The original coolant was R-12 refrigerant. Liquid refrigerant is held in a low-pressure surge tank. The pressure in this tank is maintained at the saturation pressure for the desired temperature for the cooling coils. Vapor from this tank is compressed to a gage pressure of 20 psi by the first-stage compressor. The compressed vapor is expanded into an intermediate, desuperheater tank. Liquid condensed in this expansion is drained back to the surge tank. The remaining vapor is compressed in a high-stage compressor to a gage pressure of about 150 psi. Heat is transferred from the hot vapor to cooling water. Any condensed liquid is returned to the intermediate tank, the surge tank, or the supply tank. Liquid refrigerant from the surge tank is pumped through the cooling coils at sufficient pressure to avoid vaporization. Warmed liquid is returned to the surge tank. As its pressure is reduced, a portion of this liquid will flash into vapor.

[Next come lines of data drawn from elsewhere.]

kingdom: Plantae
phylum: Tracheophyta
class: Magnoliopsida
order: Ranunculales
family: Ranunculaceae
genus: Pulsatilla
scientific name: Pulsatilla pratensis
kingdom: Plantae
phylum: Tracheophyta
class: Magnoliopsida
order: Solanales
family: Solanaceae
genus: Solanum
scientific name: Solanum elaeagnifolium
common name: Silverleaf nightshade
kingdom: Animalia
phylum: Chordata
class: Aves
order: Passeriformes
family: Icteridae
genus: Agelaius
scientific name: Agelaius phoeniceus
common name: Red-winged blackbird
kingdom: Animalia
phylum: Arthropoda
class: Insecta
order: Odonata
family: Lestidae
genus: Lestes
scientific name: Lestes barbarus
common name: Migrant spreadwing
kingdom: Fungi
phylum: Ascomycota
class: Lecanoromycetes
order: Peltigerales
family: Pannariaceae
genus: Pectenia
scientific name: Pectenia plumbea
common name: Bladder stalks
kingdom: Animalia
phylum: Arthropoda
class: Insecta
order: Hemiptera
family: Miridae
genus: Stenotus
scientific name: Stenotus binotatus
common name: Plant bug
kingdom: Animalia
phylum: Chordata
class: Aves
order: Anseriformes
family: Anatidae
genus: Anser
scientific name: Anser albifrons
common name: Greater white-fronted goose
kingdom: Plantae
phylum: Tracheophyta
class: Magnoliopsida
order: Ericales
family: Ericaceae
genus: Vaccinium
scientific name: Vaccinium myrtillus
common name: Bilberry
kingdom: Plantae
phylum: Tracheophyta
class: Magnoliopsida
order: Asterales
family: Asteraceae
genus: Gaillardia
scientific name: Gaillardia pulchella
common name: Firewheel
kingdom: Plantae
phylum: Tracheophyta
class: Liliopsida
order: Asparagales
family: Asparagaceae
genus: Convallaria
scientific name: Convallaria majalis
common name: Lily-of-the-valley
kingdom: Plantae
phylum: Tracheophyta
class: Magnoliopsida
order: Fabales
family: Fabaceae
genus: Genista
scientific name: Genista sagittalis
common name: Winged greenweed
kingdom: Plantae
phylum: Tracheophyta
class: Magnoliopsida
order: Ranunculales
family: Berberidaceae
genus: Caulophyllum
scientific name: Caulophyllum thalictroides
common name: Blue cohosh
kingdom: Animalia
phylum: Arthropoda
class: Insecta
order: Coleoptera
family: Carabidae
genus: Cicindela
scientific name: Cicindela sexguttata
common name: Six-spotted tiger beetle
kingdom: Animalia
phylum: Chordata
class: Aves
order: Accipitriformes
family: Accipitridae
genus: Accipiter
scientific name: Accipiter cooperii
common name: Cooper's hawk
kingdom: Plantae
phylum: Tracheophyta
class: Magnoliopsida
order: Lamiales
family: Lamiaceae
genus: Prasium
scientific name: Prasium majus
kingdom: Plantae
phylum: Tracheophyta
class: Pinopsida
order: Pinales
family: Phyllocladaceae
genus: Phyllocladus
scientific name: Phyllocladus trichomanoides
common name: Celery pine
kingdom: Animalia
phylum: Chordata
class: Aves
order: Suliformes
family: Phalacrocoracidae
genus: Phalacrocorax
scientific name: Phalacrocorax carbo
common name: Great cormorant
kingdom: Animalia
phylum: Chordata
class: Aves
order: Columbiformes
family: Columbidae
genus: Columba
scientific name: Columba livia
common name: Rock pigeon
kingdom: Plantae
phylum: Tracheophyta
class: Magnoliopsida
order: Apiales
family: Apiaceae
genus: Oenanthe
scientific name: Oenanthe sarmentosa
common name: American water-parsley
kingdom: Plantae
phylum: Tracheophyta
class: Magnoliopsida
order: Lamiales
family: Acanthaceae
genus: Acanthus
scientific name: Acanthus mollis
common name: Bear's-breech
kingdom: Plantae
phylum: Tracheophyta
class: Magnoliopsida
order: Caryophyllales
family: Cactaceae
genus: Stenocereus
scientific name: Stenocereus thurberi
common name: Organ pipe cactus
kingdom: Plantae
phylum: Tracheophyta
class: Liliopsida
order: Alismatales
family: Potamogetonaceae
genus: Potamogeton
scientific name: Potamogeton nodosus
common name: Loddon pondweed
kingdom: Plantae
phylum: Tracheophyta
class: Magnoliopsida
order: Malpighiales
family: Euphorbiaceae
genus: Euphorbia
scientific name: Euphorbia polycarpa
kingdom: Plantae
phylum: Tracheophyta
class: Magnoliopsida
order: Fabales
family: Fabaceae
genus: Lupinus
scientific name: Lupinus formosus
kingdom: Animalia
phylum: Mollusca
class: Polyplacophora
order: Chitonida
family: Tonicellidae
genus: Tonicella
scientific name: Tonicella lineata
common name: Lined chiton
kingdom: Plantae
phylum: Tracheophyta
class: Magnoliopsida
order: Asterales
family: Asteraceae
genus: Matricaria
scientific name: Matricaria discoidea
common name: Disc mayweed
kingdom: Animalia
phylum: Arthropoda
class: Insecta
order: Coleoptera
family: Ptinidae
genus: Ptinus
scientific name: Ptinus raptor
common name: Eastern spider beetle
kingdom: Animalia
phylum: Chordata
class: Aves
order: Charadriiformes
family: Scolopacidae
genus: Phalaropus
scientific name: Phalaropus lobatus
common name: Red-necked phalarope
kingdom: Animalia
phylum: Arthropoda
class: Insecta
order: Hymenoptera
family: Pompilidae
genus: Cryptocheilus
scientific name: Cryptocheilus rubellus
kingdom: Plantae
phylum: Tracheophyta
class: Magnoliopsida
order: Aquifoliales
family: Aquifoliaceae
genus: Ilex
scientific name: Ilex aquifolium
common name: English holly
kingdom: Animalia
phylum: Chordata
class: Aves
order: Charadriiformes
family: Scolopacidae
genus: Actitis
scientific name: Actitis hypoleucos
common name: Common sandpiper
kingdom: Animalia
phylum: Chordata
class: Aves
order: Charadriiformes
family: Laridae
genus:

There are three such refrigeration systems. Each low-stage compressor is powered by a 1000 hp motor and each high-stage compressor is powered by a 1250 hp motor. The system was built by York Corporation. The original motors were Allis-Chalmers induction motors. They have been replaced by variable frequency, synchronous motors manufactured by EMICC that operate between 350 and 1800 rpm. Recent efforts have been made to change from ozone-depleting refrigerants.

For engine tests, there is need for makeup air. The system originally could cool 200 lb per second of humid air. In 1966, this was increased to 450 lb per second. Air is also cooled by a two-stage heat exchanger. The first stage uses 110000 USgal of 20% calcium chloride brine pre-cooled to 24 °F. The second stage uses 137500 USgal of methylene chloride pre-cooled to -97 °F. This can cool 450 lb per second of humid air from 80 °F to -65 °F for 40 minutes.